Please make an exact transcription of all the data that follows.
"""
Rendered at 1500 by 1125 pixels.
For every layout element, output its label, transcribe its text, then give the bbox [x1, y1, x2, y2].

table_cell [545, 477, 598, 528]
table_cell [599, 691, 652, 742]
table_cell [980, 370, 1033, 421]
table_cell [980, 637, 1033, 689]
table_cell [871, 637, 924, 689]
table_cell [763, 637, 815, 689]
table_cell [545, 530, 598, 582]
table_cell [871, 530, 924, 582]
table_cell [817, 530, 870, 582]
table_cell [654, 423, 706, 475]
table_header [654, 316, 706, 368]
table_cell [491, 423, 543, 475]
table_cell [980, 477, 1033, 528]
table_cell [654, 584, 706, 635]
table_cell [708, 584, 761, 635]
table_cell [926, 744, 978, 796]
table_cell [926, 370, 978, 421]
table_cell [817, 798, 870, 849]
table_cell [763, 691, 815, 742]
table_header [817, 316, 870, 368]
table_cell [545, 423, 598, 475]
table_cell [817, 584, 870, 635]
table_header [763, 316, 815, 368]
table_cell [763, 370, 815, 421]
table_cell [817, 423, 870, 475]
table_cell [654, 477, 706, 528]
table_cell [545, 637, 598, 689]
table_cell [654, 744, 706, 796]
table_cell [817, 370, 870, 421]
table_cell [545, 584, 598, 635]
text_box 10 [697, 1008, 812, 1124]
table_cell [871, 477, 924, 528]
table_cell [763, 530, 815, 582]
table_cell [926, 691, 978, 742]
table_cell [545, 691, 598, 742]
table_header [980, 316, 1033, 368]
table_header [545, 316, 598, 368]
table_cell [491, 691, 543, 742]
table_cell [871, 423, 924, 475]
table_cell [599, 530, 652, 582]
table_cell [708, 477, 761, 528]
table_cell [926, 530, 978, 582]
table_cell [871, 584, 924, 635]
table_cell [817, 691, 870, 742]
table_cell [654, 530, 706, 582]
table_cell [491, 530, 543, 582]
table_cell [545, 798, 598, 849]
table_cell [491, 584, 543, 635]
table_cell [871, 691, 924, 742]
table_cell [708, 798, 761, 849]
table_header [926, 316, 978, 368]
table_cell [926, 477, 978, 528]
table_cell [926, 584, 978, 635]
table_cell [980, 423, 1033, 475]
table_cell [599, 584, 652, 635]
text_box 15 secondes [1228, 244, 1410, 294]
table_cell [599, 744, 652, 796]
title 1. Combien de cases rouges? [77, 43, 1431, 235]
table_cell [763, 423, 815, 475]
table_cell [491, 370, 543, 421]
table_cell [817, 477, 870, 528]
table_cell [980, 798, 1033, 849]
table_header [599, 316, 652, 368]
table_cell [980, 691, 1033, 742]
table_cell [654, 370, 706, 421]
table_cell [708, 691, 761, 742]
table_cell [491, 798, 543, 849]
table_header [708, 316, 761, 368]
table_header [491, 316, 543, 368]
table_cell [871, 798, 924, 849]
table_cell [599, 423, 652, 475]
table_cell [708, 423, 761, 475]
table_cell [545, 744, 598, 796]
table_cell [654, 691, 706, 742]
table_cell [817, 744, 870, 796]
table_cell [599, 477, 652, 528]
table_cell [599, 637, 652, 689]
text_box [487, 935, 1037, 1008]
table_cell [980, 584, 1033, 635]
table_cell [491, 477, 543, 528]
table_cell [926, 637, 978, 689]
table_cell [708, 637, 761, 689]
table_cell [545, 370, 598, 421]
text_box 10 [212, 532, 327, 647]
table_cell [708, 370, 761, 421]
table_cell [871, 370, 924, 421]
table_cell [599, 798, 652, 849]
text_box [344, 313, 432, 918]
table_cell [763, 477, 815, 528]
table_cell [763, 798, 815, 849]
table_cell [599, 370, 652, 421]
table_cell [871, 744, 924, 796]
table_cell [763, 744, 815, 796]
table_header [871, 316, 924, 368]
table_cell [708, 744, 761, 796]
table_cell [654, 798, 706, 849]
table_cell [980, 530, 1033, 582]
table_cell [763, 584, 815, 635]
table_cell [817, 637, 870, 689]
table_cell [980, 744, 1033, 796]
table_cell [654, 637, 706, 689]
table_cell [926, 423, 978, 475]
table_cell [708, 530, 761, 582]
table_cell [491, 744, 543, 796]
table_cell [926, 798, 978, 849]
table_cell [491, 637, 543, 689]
"""
● **ANSWER BOX**:
Rendered at 1500 by 1125 pixels.
For every layout element, output its label, transcribe its text, then give the bbox [x1, y1, x2, y2].

table_cell [545, 477, 598, 528]
table_cell [599, 691, 652, 742]
table_cell [980, 370, 1033, 421]
table_cell [980, 637, 1033, 689]
table_cell [871, 637, 924, 689]
table_cell [763, 637, 815, 689]
table_cell [545, 530, 598, 582]
table_cell [871, 530, 924, 582]
table_cell [817, 530, 870, 582]
table_cell [654, 423, 706, 475]
table_header [654, 316, 706, 368]
table_cell [491, 423, 543, 475]
table_cell [980, 477, 1033, 528]
table_cell [654, 584, 706, 635]
table_cell [708, 584, 761, 635]
table_cell [926, 744, 978, 796]
table_cell [926, 370, 978, 421]
table_cell [817, 798, 870, 849]
table_cell [763, 691, 815, 742]
table_header [817, 316, 870, 368]
table_cell [545, 423, 598, 475]
table_cell [817, 584, 870, 635]
table_header [763, 316, 815, 368]
table_cell [763, 370, 815, 421]
table_cell [817, 423, 870, 475]
table_cell [654, 477, 706, 528]
table_cell [545, 637, 598, 689]
table_cell [654, 744, 706, 796]
table_cell [817, 370, 870, 421]
table_cell [545, 584, 598, 635]
text_box 10 [697, 1008, 812, 1124]
table_cell [871, 477, 924, 528]
table_cell [763, 530, 815, 582]
table_cell [926, 691, 978, 742]
table_cell [545, 691, 598, 742]
table_header [980, 316, 1033, 368]
table_header [545, 316, 598, 368]
table_cell [491, 691, 543, 742]
table_cell [871, 423, 924, 475]
table_cell [599, 530, 652, 582]
table_cell [708, 477, 761, 528]
table_cell [926, 530, 978, 582]
table_cell [871, 584, 924, 635]
table_cell [817, 691, 870, 742]
table_cell [654, 530, 706, 582]
table_cell [491, 530, 543, 582]
table_cell [545, 798, 598, 849]
table_cell [491, 584, 543, 635]
table_cell [871, 691, 924, 742]
table_cell [708, 798, 761, 849]
table_header [926, 316, 978, 368]
table_cell [926, 477, 978, 528]
table_cell [926, 584, 978, 635]
table_cell [980, 423, 1033, 475]
table_cell [599, 584, 652, 635]
text_box 15 secondes [1228, 244, 1410, 294]
table_cell [599, 744, 652, 796]
title 1. Combien de cases rouges? [77, 43, 1431, 235]
table_cell [763, 423, 815, 475]
table_cell [491, 370, 543, 421]
table_cell [817, 477, 870, 528]
table_cell [980, 798, 1033, 849]
table_header [599, 316, 652, 368]
table_cell [980, 691, 1033, 742]
table_cell [654, 370, 706, 421]
table_cell [708, 691, 761, 742]
table_cell [491, 798, 543, 849]
table_header [708, 316, 761, 368]
table_header [491, 316, 543, 368]
table_cell [871, 798, 924, 849]
table_cell [599, 423, 652, 475]
table_cell [708, 423, 761, 475]
table_cell [545, 744, 598, 796]
table_cell [654, 691, 706, 742]
table_cell [817, 744, 870, 796]
table_cell [599, 477, 652, 528]
table_cell [599, 637, 652, 689]
text_box [487, 935, 1037, 1008]
table_cell [980, 584, 1033, 635]
table_cell [491, 477, 543, 528]
table_cell [926, 637, 978, 689]
table_cell [708, 637, 761, 689]
table_cell [545, 370, 598, 421]
text_box 10 [212, 532, 327, 647]
table_cell [708, 370, 761, 421]
table_cell [871, 370, 924, 421]
table_cell [599, 798, 652, 849]
text_box [344, 313, 432, 918]
table_cell [763, 477, 815, 528]
table_cell [763, 798, 815, 849]
table_cell [599, 370, 652, 421]
table_cell [871, 744, 924, 796]
table_cell [763, 744, 815, 796]
table_header [871, 316, 924, 368]
table_cell [708, 744, 761, 796]
table_cell [654, 798, 706, 849]
table_cell [980, 530, 1033, 582]
table_cell [763, 584, 815, 635]
table_cell [817, 637, 870, 689]
table_cell [980, 744, 1033, 796]
table_cell [654, 637, 706, 689]
table_cell [926, 423, 978, 475]
table_cell [708, 530, 761, 582]
table_cell [491, 744, 543, 796]
table_cell [926, 798, 978, 849]
table_cell [491, 637, 543, 689]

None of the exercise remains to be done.